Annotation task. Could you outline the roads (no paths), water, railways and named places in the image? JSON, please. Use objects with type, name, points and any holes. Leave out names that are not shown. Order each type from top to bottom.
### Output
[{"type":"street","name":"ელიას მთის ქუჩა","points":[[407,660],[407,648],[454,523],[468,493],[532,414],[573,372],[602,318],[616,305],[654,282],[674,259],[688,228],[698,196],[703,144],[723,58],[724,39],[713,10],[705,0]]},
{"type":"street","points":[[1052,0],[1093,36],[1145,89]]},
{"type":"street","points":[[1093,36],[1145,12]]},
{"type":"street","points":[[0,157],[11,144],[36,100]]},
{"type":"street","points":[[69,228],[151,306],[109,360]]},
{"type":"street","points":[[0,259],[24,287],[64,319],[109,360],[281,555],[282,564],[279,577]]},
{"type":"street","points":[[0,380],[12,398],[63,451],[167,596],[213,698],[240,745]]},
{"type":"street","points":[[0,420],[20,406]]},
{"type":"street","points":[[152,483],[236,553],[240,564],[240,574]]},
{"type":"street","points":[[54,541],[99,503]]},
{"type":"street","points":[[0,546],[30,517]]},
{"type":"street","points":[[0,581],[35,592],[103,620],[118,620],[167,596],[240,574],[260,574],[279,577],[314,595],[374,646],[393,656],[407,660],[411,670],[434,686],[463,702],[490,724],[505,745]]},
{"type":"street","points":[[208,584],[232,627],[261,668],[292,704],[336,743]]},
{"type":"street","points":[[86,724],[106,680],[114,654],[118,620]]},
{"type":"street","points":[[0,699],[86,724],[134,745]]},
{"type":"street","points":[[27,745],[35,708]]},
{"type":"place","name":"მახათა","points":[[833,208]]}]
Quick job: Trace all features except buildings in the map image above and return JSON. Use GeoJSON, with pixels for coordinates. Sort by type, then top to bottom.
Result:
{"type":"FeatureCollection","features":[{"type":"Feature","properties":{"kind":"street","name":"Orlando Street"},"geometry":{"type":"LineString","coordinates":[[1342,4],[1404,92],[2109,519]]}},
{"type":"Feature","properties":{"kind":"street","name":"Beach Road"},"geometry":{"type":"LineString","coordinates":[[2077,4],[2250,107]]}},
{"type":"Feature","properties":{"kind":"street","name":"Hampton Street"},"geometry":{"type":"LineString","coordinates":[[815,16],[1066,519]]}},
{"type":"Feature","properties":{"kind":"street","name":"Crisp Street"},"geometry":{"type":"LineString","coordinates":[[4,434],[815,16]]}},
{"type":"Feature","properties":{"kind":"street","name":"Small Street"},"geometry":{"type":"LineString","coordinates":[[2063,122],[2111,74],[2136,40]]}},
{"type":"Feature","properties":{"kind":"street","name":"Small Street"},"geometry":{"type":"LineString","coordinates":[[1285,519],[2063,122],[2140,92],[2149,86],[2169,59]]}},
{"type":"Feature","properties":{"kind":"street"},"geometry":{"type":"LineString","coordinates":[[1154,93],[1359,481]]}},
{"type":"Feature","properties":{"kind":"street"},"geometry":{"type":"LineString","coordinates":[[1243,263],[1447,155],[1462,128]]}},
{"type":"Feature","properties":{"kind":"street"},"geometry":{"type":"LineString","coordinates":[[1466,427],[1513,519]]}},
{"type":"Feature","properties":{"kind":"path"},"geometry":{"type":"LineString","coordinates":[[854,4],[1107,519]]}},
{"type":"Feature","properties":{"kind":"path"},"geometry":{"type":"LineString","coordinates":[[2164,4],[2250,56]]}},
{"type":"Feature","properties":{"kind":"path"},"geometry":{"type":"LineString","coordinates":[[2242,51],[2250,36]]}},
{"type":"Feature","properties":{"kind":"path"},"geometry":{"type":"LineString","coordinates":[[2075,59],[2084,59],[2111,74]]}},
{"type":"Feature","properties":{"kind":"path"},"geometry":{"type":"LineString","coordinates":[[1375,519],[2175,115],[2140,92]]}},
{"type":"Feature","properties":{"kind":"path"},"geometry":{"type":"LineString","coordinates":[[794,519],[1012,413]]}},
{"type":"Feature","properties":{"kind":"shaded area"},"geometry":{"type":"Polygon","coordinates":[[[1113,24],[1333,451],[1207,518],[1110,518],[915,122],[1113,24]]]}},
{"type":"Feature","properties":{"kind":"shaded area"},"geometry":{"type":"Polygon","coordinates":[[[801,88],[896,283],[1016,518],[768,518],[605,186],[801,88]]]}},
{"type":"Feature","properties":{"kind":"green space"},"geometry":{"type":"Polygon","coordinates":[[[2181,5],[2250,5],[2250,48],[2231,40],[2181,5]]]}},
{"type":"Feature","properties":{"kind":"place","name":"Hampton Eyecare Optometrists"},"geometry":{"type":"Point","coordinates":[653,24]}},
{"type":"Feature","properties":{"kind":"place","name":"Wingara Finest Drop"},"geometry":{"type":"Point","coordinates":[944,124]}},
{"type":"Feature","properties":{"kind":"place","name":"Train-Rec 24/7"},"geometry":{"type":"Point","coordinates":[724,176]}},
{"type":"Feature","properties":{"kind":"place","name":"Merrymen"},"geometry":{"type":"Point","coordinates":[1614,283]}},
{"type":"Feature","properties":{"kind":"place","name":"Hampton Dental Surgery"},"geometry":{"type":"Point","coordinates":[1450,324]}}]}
----
-- TASK REQUIREMENTS --
Each line that contains "features" is to be copied from the listing above.

-- RESULT FOR THIS TASK --
Quick job: Trace all features except buildings in the map image above and return JSON. Use GeoJSON, with pixels for coordinates. Sort by type, then top to bottom.
{"type":"FeatureCollection","features":[{"type":"Feature","properties":{"kind":"street","name":"Orlando Street"},"geometry":{"type":"LineString","coordinates":[[1342,4],[1404,92],[2109,519]]}},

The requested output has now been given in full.